AIMD systems are primarily targeted for use in the cardiac rhythm management and neuromodulation markets.
Greatbatch is currently completing the development of its eM-able Brady (bradycardia) pacing lead, which incorporates the aforementioned technology and is expected to cross additional milestones this summer.
MRI Conditional products in AIMDs are a critical initiative for device manufacturers because an MRI is often the major diagnostic tool for patients. MRI Conditional AIMDs will keep the MRI diagnostic tool in the physician's hands after an implant allowing patients to receive the greatest possible level of care.
Greatbatch will showcase its eM-able line of MRI Conditional technologies at this month's CardioStim meeting in Nice, France, and was an active exhibitor and presenter at last month's Heart Rhythm Society meeting in San Francisco.
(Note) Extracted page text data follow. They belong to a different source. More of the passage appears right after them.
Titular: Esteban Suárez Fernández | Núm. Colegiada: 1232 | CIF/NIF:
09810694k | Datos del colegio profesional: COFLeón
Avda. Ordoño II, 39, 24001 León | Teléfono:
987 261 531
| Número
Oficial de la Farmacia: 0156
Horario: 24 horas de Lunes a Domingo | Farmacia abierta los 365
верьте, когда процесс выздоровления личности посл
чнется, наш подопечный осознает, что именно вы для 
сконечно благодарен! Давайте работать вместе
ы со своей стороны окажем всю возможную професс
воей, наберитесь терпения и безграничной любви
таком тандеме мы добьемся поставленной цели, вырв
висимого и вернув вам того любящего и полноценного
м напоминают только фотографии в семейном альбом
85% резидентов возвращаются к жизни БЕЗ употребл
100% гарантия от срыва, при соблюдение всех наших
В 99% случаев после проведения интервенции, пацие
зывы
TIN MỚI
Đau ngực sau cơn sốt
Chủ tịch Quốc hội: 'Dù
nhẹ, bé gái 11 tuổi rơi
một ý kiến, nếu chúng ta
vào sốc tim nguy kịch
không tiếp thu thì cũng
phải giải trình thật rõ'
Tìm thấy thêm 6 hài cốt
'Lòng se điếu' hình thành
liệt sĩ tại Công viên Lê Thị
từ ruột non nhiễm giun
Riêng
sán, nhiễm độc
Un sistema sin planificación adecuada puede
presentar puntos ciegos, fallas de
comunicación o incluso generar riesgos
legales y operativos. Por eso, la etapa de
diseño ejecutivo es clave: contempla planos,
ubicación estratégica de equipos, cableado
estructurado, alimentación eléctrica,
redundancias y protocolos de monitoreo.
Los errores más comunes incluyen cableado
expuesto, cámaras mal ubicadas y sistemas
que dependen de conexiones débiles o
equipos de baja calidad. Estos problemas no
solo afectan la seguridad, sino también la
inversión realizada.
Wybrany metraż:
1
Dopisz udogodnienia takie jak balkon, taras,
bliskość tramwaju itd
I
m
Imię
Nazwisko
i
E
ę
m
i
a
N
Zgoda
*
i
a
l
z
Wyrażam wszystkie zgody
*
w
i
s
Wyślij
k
Greatbatch is a manufacturer of critical products used in implantable medical devices for the cardiac rhythm management, neuromodulation, vascular and orthopedic markets.
In other patent news, Lifeline Biotechnologies (Reno, Nevada) reported that it has begun preparation of a provisional patent on a new neural network diagnostic system after a five-year developmental period. As previously reported, Lifeline has been working with an unnamed Asian university to further develop and enhance the company's First Warning System. This pending patent is the result of that extensive work.
According to Dr. Louis Keith, emeritus professor of obstetrics and gynecology at the Northwestern University Feinberg School of Medicine (Chicago). "We can now determine which of the benign lesions the First Warning detects has the potential of becoming cancer. Using a combination of five neural network constructions, we have broken this elusive barrier. This new system has the ability to provide us with 100% selectivity, finding all lesions in the breast and with specificity in the low 90s, correctly classifying all tumors. This system will continue to improve in its accuracy because it learns with each new case presented to it."
Holmes added, "After our provisional patent is filed, we will begin a search for a strategic partner."
Lifeline Biotechnologies is focused on completing the development of the First Warning System, which is designed to assist in the early detection of breast cancer.